WHAT TO WORK ON: For the listing below, give the number of lines that contain the word "pixels" and no other text.

------ DATA FOR PROCESSING ------

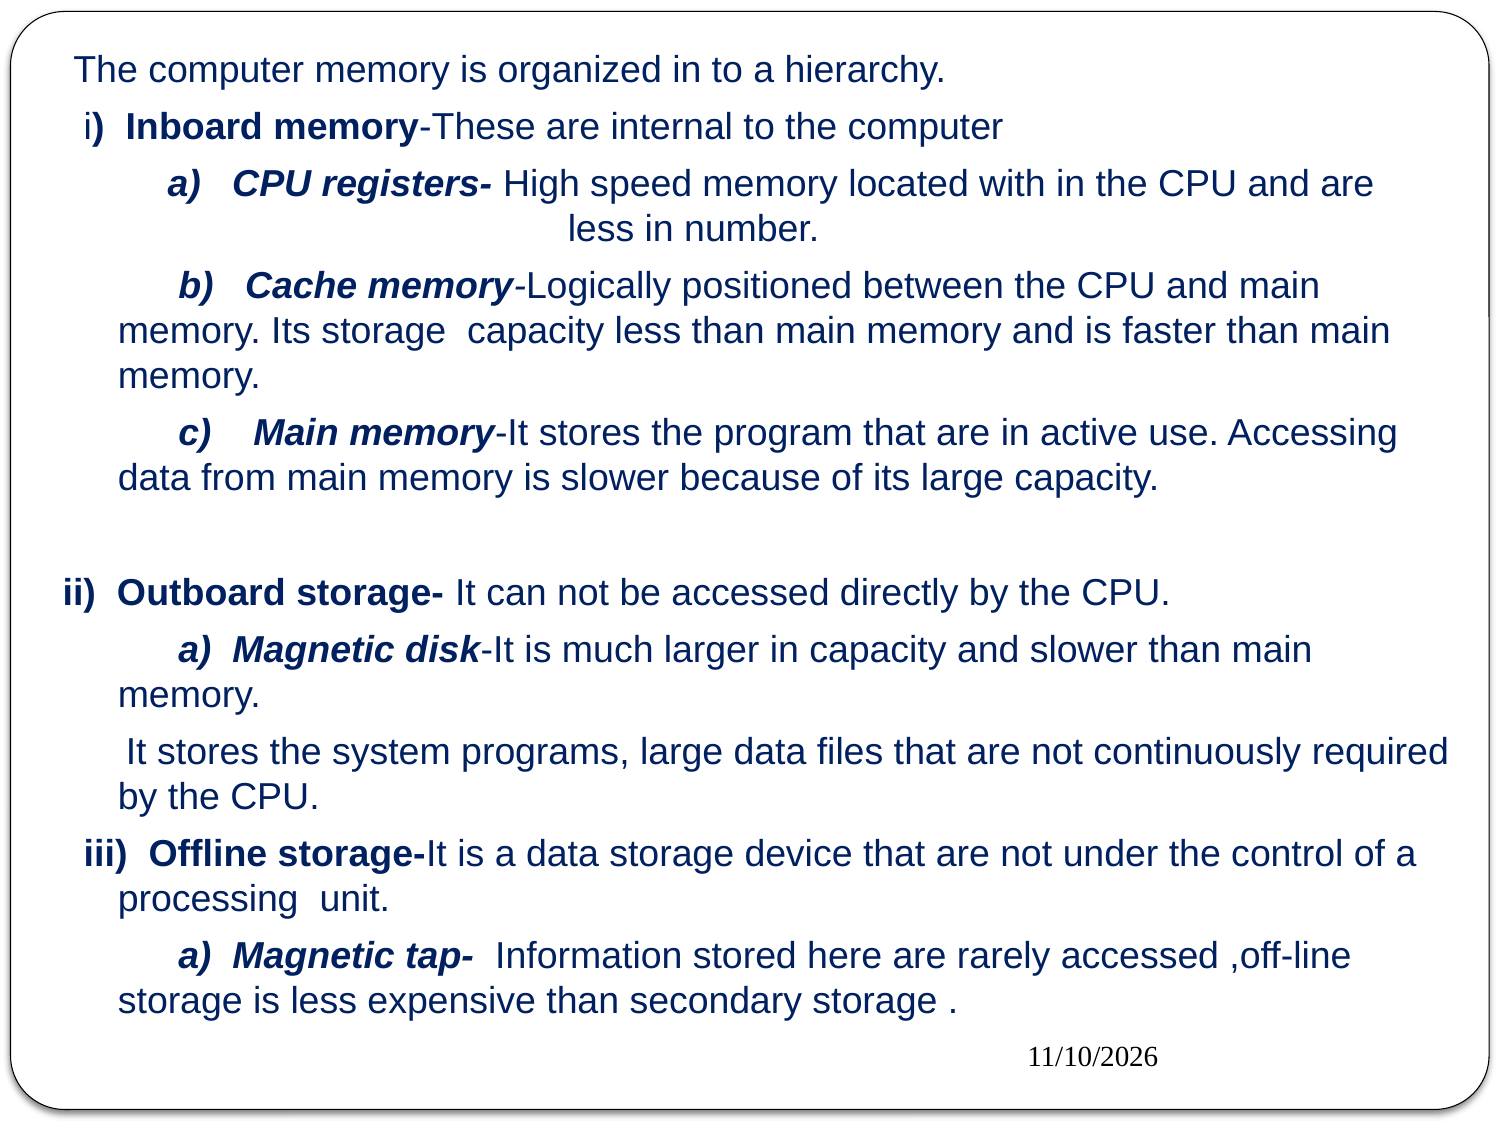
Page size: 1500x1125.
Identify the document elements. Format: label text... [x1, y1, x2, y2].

slide_number [1012, 1015, 1419, 1094]
list The computer memory is organized in to a hierarchy. i) Inboard memory-These are internal to the computer a) CPU registers- High speed memory located with in the CPU and are less in number. b) Cache memory-Logically positioned between the CPU and main memory. Its storage capacity less than main memory and is faster than main memory. c) Main memory-It stores the program that are in active use. Accessing data from main memory is slower because of its large capacity. ii) Outboard storage- It can not be accessed directly by the CPU. a) Magnetic disk-It is much larger in capacity and slower than main memory. It stores the system programs, large data files that are not continuously required by the CPU. iii) Offline storage-It is a data storage device that are not under the control of a processing unit. a) Magnetic tap- Information stored here are rarely accessed ,off-line storage is less expensive than secondary storage . [37, 37, 1475, 1063]
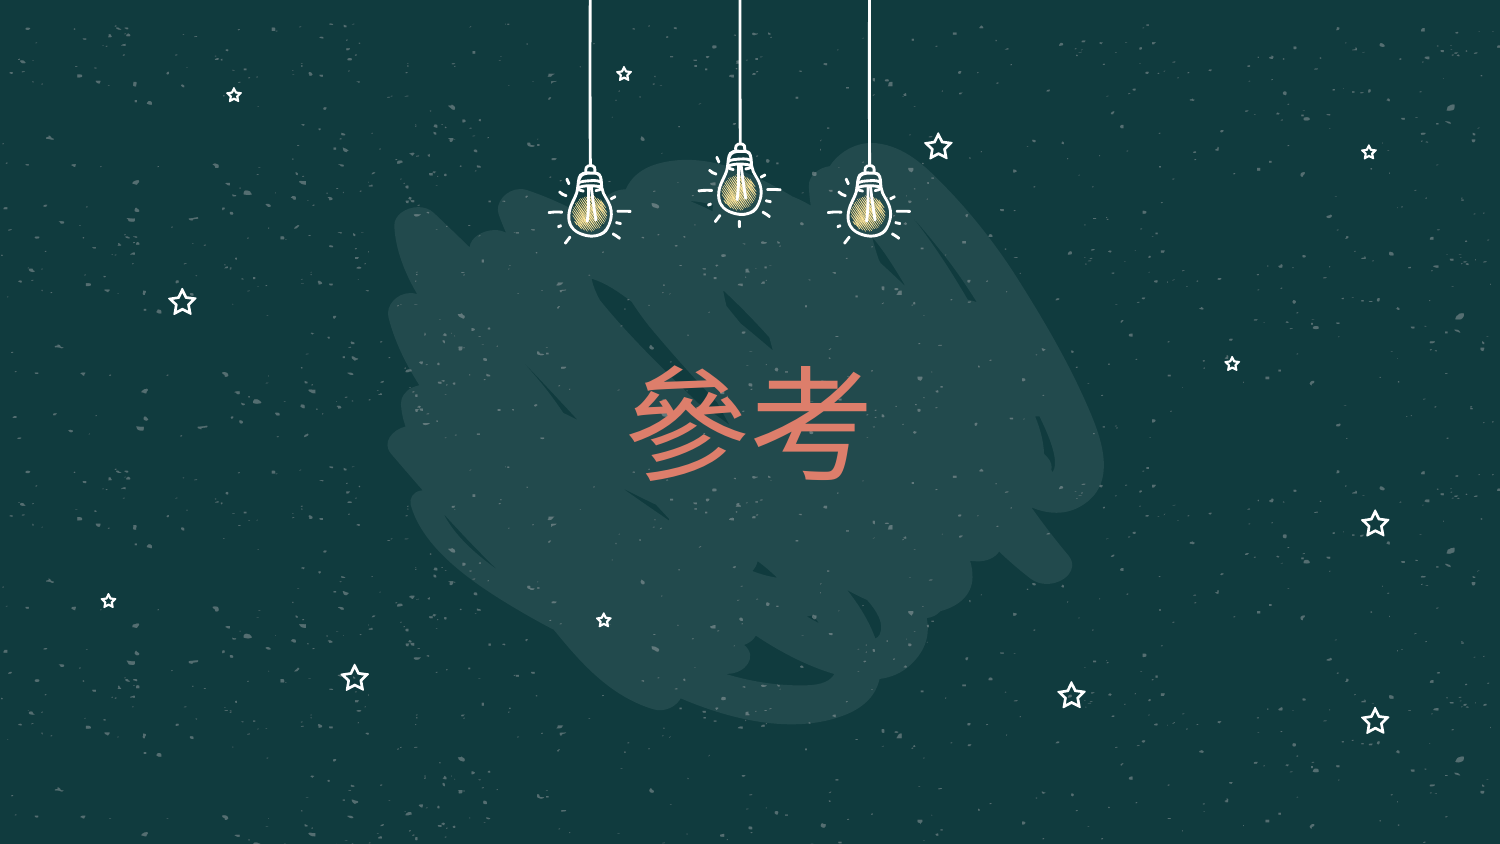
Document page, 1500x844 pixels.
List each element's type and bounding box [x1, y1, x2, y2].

picture [0, 0, 1500, 844]
text_box [101, 0, 1389, 734]
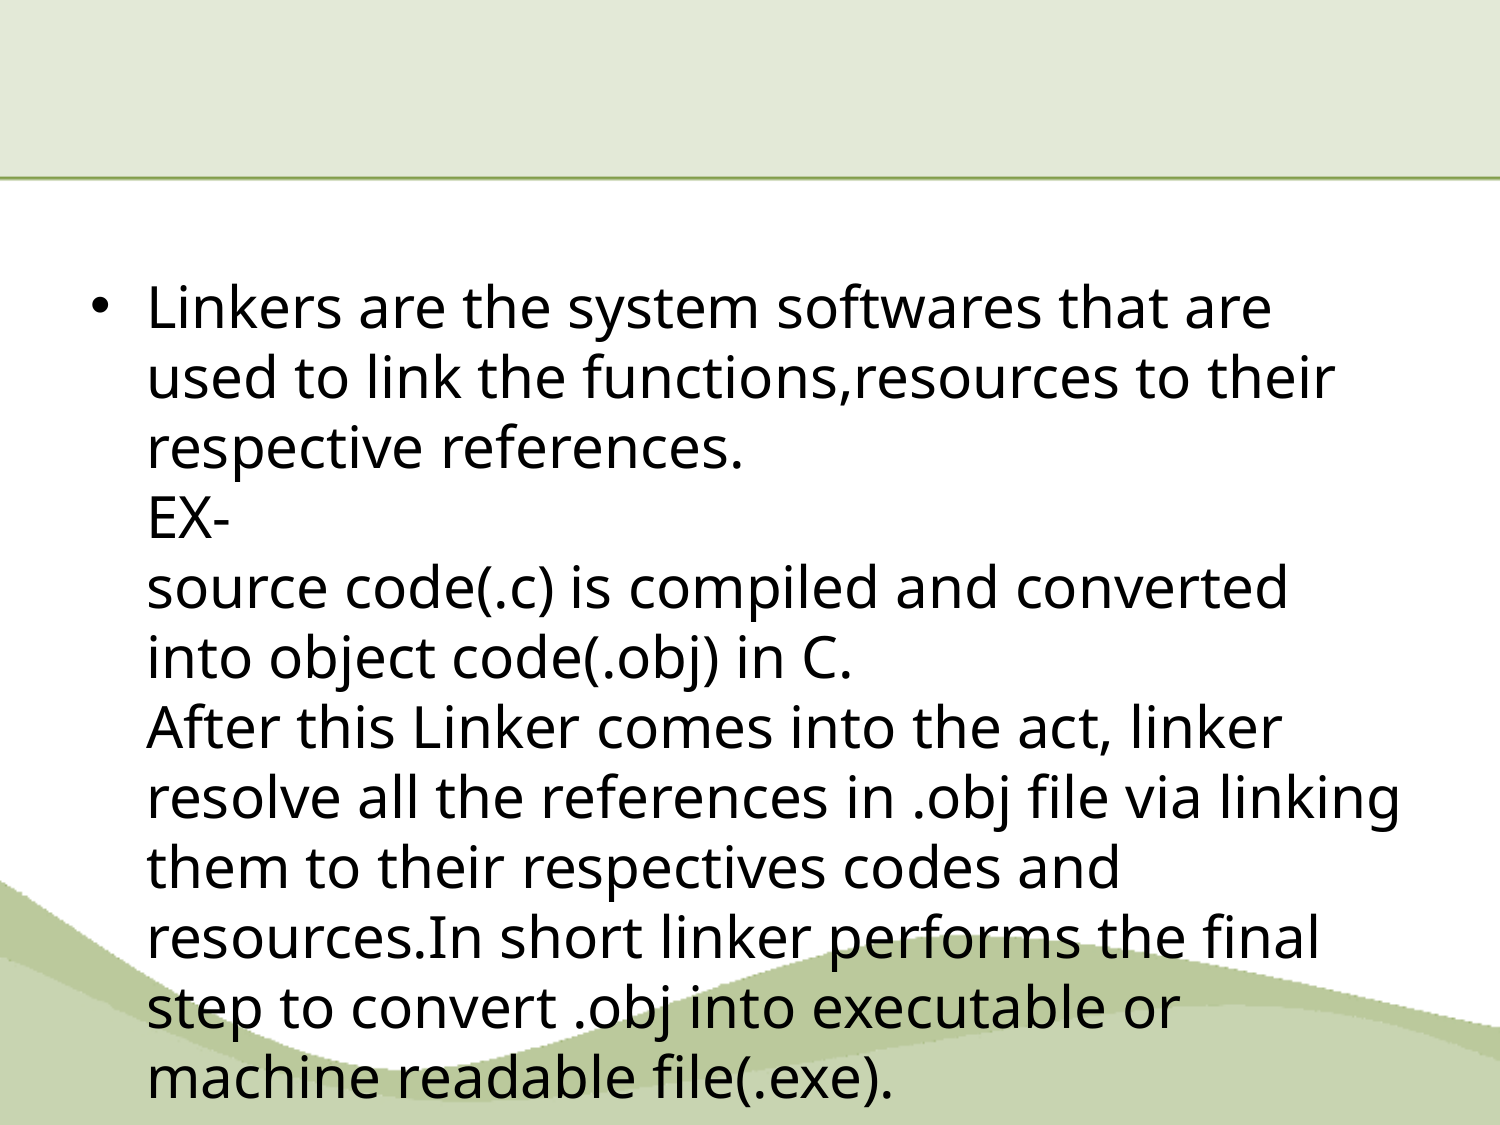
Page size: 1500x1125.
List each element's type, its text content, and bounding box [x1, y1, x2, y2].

list Linkers are the system softwares that are used to link the functions,resources to their respective references. EX- source code(.c) is compiled and converted into object code(.obj) in C. After this Linker comes into the act, linker resolve all the references in .obj file via linking them to their respectives codes and resources.In short linker performs the final step to convert .obj into executable or machine readable file(.exe). [74, 262, 1426, 1006]
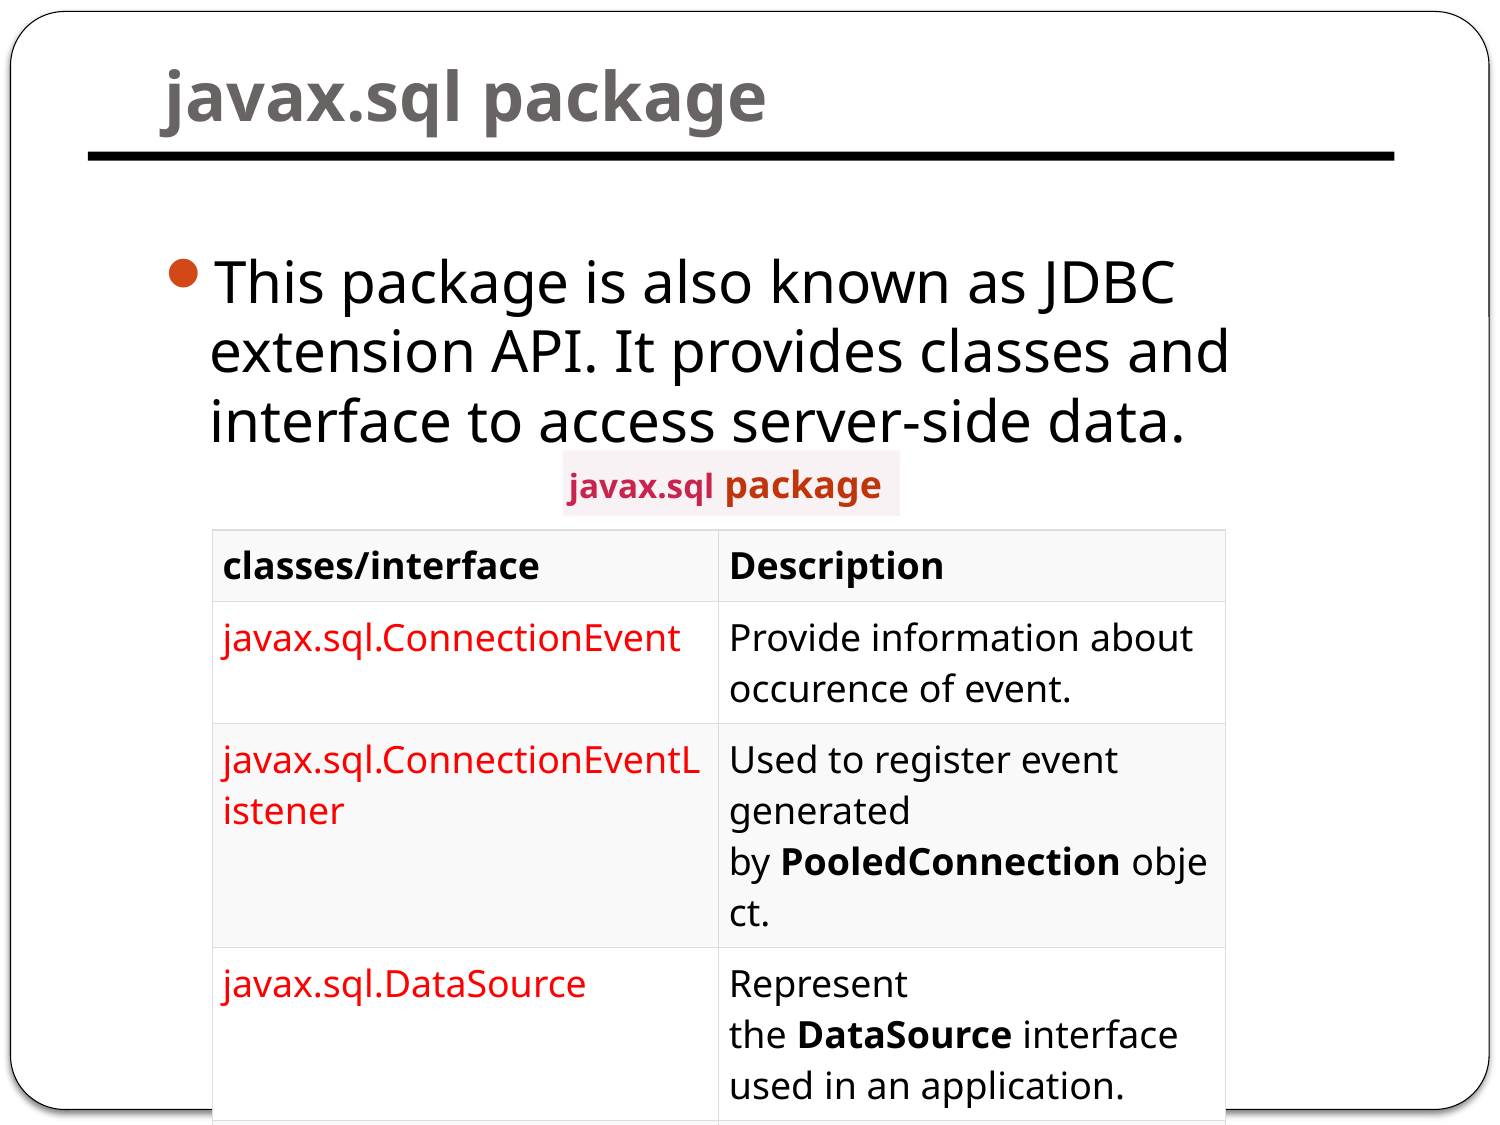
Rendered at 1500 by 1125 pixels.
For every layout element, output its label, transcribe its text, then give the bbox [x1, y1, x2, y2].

table_cell javax.sql.ConnectionEvent [213, 602, 718, 723]
text_box javax.sql package [562, 450, 900, 517]
table_cell Represent the DataSource interface used in an application. [719, 948, 1225, 1120]
table_cell javax.sql.ConnectionEventListener [213, 724, 718, 947]
table_cell javax.sql.DataSource [213, 948, 718, 1120]
table_header Description [719, 531, 1225, 601]
table_cell Used to register event generated by PooledConnection object. [719, 724, 1225, 947]
list This package is also known as JDBC extension API. It provides classes and interface to access server-side data. [150, 237, 1425, 988]
title javax.sql package [150, 45, 1425, 233]
table_cell javax.sql.PooledConnection [213, 1121, 718, 1125]
table_cell provide object to manage connection pools. [719, 1121, 1225, 1125]
table_cell Provide information about occurence of event. [719, 602, 1225, 723]
table_header classes/interface [213, 531, 718, 601]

------

FINISHED TASK: 2